*YOUR OBJECTIVE*
Each line below from the line with "Trace the connected" to the line with "Picture 2: Top" must be copied exactly, including those two, and no picture may appear in the copy.

*MATERIAL FOR THIS TASK*
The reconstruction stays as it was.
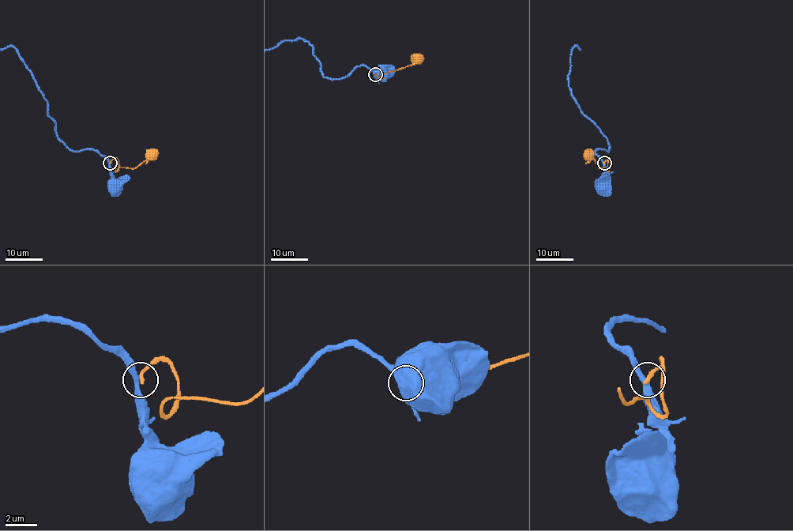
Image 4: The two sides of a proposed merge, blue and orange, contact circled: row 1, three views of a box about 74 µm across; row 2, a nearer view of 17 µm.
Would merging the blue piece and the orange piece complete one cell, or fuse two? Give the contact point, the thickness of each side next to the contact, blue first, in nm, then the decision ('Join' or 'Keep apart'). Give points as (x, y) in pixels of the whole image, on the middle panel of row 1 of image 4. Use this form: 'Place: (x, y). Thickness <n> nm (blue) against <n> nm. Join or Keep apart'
Place: (375, 74). Thickness 320 nm (blue) against 240 nm. Keep apart

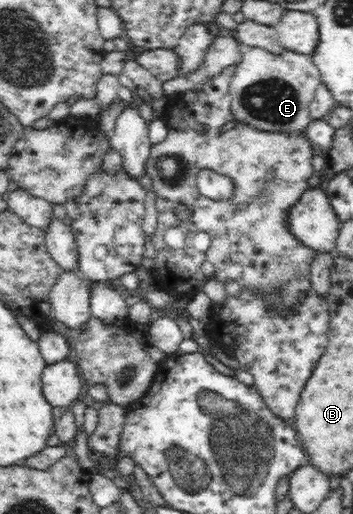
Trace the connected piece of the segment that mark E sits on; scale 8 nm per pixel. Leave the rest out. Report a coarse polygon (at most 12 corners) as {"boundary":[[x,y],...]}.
{"boundary":[[242,46],[234,118],[305,133],[321,83],[311,55]]}

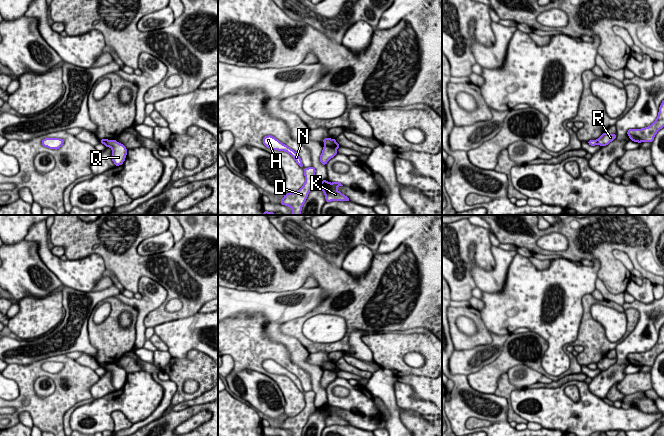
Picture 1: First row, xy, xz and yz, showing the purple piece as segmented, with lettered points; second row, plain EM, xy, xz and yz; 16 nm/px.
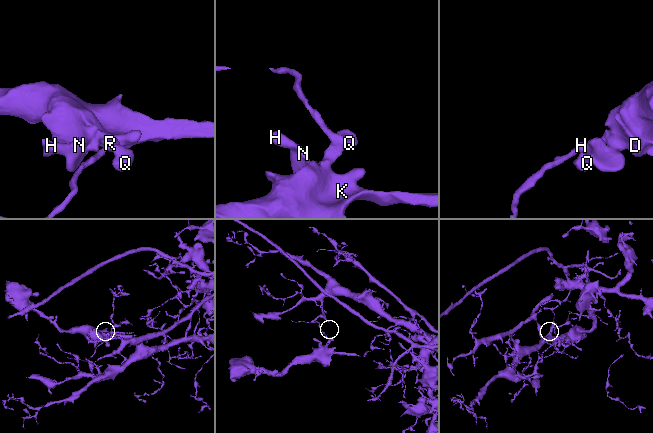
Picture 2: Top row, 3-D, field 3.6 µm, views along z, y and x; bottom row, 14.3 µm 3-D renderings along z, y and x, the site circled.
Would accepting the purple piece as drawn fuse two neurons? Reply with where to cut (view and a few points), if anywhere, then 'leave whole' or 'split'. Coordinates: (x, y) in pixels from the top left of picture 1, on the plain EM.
xz (325, 369), (330, 369), (336, 373) | split

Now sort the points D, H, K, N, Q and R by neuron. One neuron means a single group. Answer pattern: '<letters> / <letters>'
D H K N R / Q

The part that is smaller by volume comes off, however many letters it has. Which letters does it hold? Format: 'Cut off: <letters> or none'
Cut off: D, H, K, N, R

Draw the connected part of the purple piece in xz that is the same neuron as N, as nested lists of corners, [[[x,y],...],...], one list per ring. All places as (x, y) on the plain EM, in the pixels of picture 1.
[[[271,359],[265,360],[263,362],[263,368],[269,373],[278,374],[278,375],[285,375],[285,376],[289,377],[294,382],[296,387],[301,392],[303,392],[302,384],[301,384],[299,378],[297,376],[295,376],[293,373],[289,372],[287,369],[280,366],[275,361],[273,361]]]

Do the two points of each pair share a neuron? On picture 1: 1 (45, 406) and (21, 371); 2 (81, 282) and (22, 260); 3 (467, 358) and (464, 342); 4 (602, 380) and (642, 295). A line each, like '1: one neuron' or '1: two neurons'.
1: one neuron
2: two neurons
3: two neurons
4: two neurons

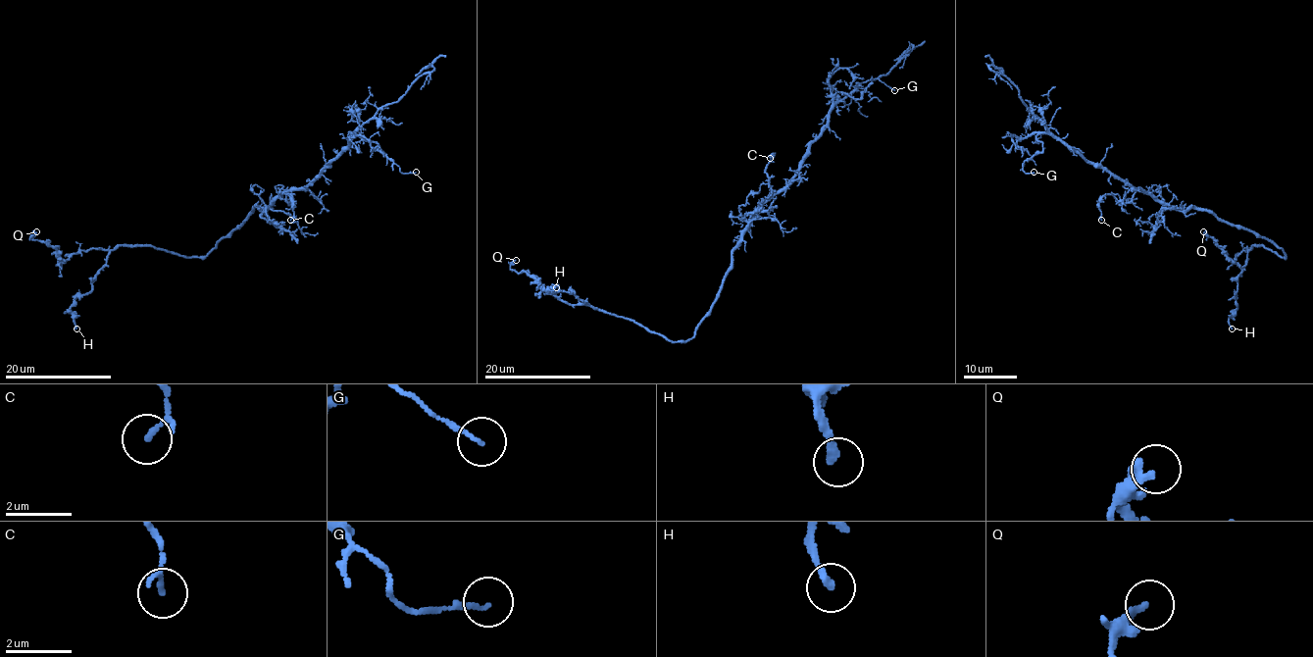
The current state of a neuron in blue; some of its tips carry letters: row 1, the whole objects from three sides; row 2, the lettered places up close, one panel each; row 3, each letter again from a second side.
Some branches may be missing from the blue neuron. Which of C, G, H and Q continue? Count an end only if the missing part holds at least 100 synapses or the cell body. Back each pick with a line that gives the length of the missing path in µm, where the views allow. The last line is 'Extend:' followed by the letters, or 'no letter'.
Extend: no letter

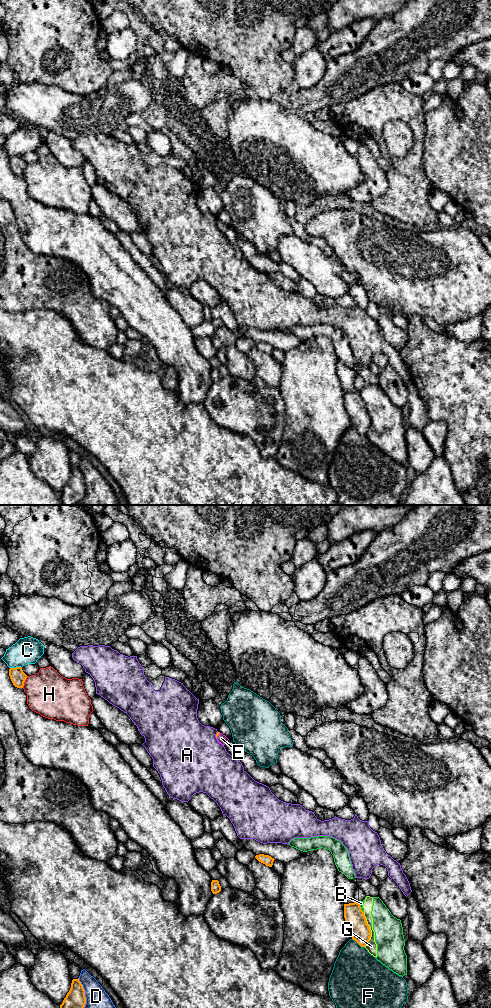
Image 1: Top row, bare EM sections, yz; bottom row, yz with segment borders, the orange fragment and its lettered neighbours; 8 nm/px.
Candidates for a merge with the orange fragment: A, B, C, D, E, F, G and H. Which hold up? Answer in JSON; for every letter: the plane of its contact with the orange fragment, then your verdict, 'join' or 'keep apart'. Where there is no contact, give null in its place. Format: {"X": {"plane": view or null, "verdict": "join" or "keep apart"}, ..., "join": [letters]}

*ANSWER*
Trace the connected piece of the segment that mark E sits on; scale 8 nm per pixel. Leave the rest out. Report a coarse polygon (at most 12 corners) as {"boundary":[[x,y],...]}.
{"boundary":[[242,46],[234,118],[305,133],[321,83],[311,55]]}

Picture 1: First row, xy, xz and yz, showing the purple piece as segmented, with lettered points; second row, plain EM, xy, xz and yz; 16 nm/px.
Picture 2: Top row, 3-D, field 3.6 µm, views along z, y and x; bottom row, 14.3 µm 3-D renderings along z, y and x, the site circled.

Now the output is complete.